Lucas Watson is quick to note that correlation doesn’t imply causation. YouTube’s Vice President of Sales and Marketing made that point clear a few times during the tail end of his presentation at UberTube, a brand summit co-sponsored by YouTube and online video marketing technology company Pixability.

The statistical phrase was important to utter and reiterate as it helped to introduce and explain the chart below. Watson and his team compiled a list of the top 13 best-performing brands on YouTube in terms of views over the past five years and then looked at those brands’ stock performance during the same timeframe. The results are intriguing. On average, the dozen or so brands on YouTube with the most views on their videos outperformed the S&P 500 on the stock market by 31%. Take a look:

YouTube views don’t directly correlate to a better stock price, but perhaps they are an indication of how effectively a brand embraces new technology and accesses new audiences on new platforms. Or, as Watson said, “These brands happen to get better stock returns because they embrace innovation in how they run their companies.”

The pitch to the advertisers wasn’t that if you get a lot of views on YouTube the price of your stock will increase, because there’s no area of freakenomics that could remove all the myriad variables involved in pricing companies on public markets to determine that particular cause and effect. The pitch to the advertisers was of a more status quo and aspirational nature.
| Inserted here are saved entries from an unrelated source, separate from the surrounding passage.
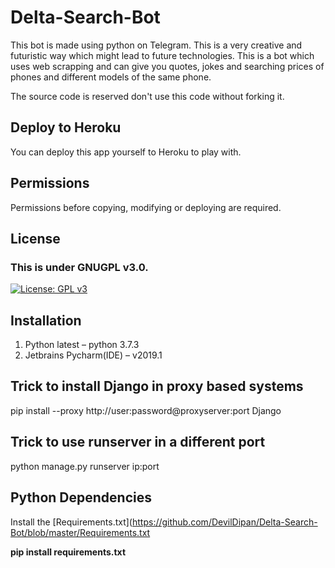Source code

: # Delta-Search-Bot

This bot is made using python on Telegram.
This is a very creative and futuristic way which might lead to future technologies.
This is a bot which uses web scrapping and can give you quotes, jokes and searching
prices of phones and different models of the same phone.

The source code is reserved don't use this code without forking it.

## Deploy to Heroku

You can deploy this app yourself to Heroku to play with.

## Permissions

Permissions before copying, modifying or deploying are required.

## License

### This is under GNUGPL v3.0.
[![License: GPL v3](https://img.shields.io/badge/License-GPLv3-blue.svg)](https://github.com/DevilDipan/Delta-Search-Bot/blob/master/LICENSE)

## Installation

1.	Python latest – python 3.7.3
2.	Jetbrains Pycharm(IDE) – v2019.1

## Trick to install Django in proxy based systems

pip install --proxy http://user:password@proxyserver:port Django

## Trick to use runserver in a different port

python manage.py runserver ip:port

## Python Dependencies

Install the [Requirements.txt](https://github.com/DevilDipan/Delta-Search-Bot/blob/master/Requirements.txt

**pip install requirements.txt**
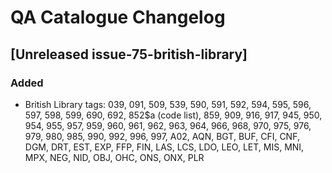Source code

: # QA Catalogue Changelog

## [Unreleased issue-75-british-library]

### Added

- British Library tags: 039, 091, 509, 539, 590, 591, 592, 594, 595, 596, 597, 598, 599,
  690, 692, 852$a (code list), 859, 909, 916, 917, 945, 950, 954, 955, 957, 959, 960,
  961, 962, 963, 964, 966, 968, 970, 975, 976, 979, 980, 985, 990, 992, 996, 997,
  A02, AQN, BGT, BUF, CFI, CNF, DGM, DRT, EST, EXP, FFP, FIN, LAS, LCS, LDO, LEO, LET,
  MIS, MNI, MPX, NEG, NID, OBJ, OHC, ONS, ONX, PLR
  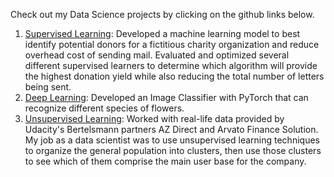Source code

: Check out my Data Science projects by clicking on the github links below.

 1. [Supervised Learning](https://github.com/avelicha/Supervised_Learning_DSND_CharityML/blob/master/finding_donors_charityml.ipynb):
    Developed a machine learning model to best identify potential donors for a fictitious charity organization and reduce overhead cost of sending mail. 
    Evaluated and optimized several different supervised learners to determine which algorithm will provide the highest donation yield while also reducing the total number of letters being sent.
 2. [Deep Learning](https://github.com/avelicha/Deep_Learning_DSND_Image_Classifier/blob/master/image_classifier_git.ipynb): Developed an Image Classifier 
    with PyTorch that can recognize different species of flowers.
 3. [Unsupervised Learning](https://github.com/avelicha/Unsupervised_Learning_DSND_Identify_Customer_Segments/blob/master/identify_customer_segments_git.ipynb): 
    Worked with real-life data provided by Udacity's Bertelsmann partners AZ Direct and Arvato Finance Solution. My job as a data scientist was to use unsupervised learning techniques to organize the general population into clusters, then use those clusters to see which of them comprise the main user base for the company.
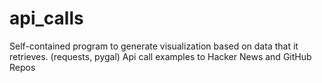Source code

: # api_calls
Self-contained program to generate visualization based on data that it retrieves. (requests, pygal)
Api call examples to Hacker News and GitHub Repos
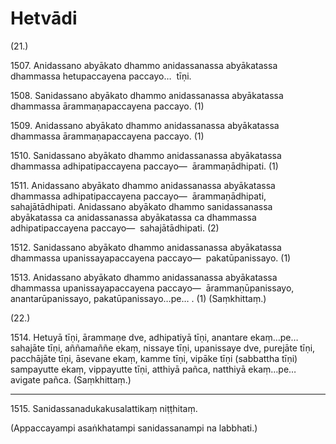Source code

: # Hetvādi

(21.)

1507\. Anidassano abyākato dhammo anidassanassa abyākatassa dhammassa hetupaccayena paccayo…  tīṇi.

1508\. Sanidassano abyākato dhammo anidassanassa abyākatassa dhammassa ārammaṇapaccayena paccayo. (1)

1509\. Anidassano abyākato dhammo anidassanassa abyākatassa dhammassa ārammaṇapaccayena paccayo. (1)

1510\. Sanidassano abyākato dhammo anidassanassa abyākatassa dhammassa adhipatipaccayena paccayo—  ārammaṇādhipati. (1)

1511\. Anidassano abyākato dhammo anidassanassa abyākatassa dhammassa adhipatipaccayena paccayo—  ārammaṇādhipati, sahajātādhipati. Anidassano abyākato dhammo sanidassanassa abyākatassa ca anidassanassa abyākatassa ca dhammassa adhipatipaccayena paccayo—  sahajātādhipati. (2)

1512\. Sanidassano abyākato dhammo anidassanassa abyākatassa dhammassa upanissayapaccayena paccayo—  pakatūpanissayo. (1)

1513\. Anidassano abyākato dhammo anidassanassa abyākatassa dhammassa upanissayapaccayena paccayo—  ārammaṇūpanissayo, anantarūpanissayo, pakatūpanissayo…pe… . (1) (Saṃkhittaṃ.)

(22.)

1514\. Hetuyā tīṇi, ārammaṇe dve, adhipatiyā tīṇi, anantare ekaṃ…pe…  sahajāte tīṇi, aññamaññe ekaṃ, nissaye tīṇi, upanissaye dve, purejāte tīṇi, pacchājāte tīṇi, āsevane ekaṃ, kamme tīṇi, vipāke tīṇi (sabbattha tīṇi) sampayutte ekaṃ, vippayutte tīṇi, atthiyā pañca, natthiyā ekaṃ…pe…  avigate pañca. (Saṃkhittaṃ.)

---

1515\. Sanidassanadukakusalattikaṃ niṭṭhitaṃ.

(Appaccayampi asaṅkhatampi sanidassanampi na labbhati.)
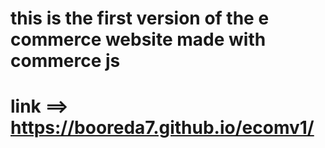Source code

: # this is the first version of the e commerce website made with commerce js
# link ==>  https://booreda7.github.io/ecomv1/
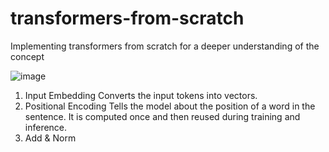 # transformers-from-scratch
Implementing transformers from scratch for a deeper understanding of the concept

![image](https://github.com/aniket-mish/transformers-from-scratch/assets/71699313/2048264f-f057-474c-a34b-92785009eba8)


1. Input Embedding
Converts the input tokens into vectors.
2. Positional Encoding
Tells the model about the position of a word in the sentence. It is computed once and then reused during training and inference.
3. Add & Norm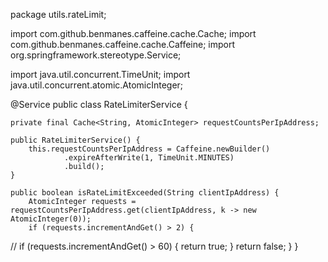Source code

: package utils.rateLimit;

import com.github.benmanes.caffeine.cache.Cache;
import com.github.benmanes.caffeine.cache.Caffeine;
import org.springframework.stereotype.Service;

import java.util.concurrent.TimeUnit;
import java.util.concurrent.atomic.AtomicInteger;

@Service
public class RateLimiterService {

    private final Cache<String, AtomicInteger> requestCountsPerIpAddress;

    public RateLimiterService() {
        this.requestCountsPerIpAddress = Caffeine.newBuilder()
                .expireAfterWrite(1, TimeUnit.MINUTES)
                .build();
    }

    public boolean isRateLimitExceeded(String clientIpAddress) {
        AtomicInteger requests = requestCountsPerIpAddress.get(clientIpAddress, k -> new AtomicInteger(0));
        if (requests.incrementAndGet() > 2) {
//        if (requests.incrementAndGet() > 60) {
            return true;
        }
        return false;
    }
}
For the advertisers on the list, the chart implied they should continue with their forward-thinking innovation and embrace YouTube (and advertising on YouTube) like they have in the past five years. For the advertisers not on the list, the chart represented a subtle status symbol, and hinted at the idea that by embracing YouTube (and advertising on YouTube) your company’s name could one day be on the same list as these other household brands.

Watson didn’t say the cause of YouTube views could lead to a better effect in the stock price, but he did put the idea in the audience’s head. He also made the soft sell that embracing innovation means embracing YouTube. If the brands and advertisers in attendance soon commit to bigger advertising spends on the world’s largest video sharing site, you’ll know the cause.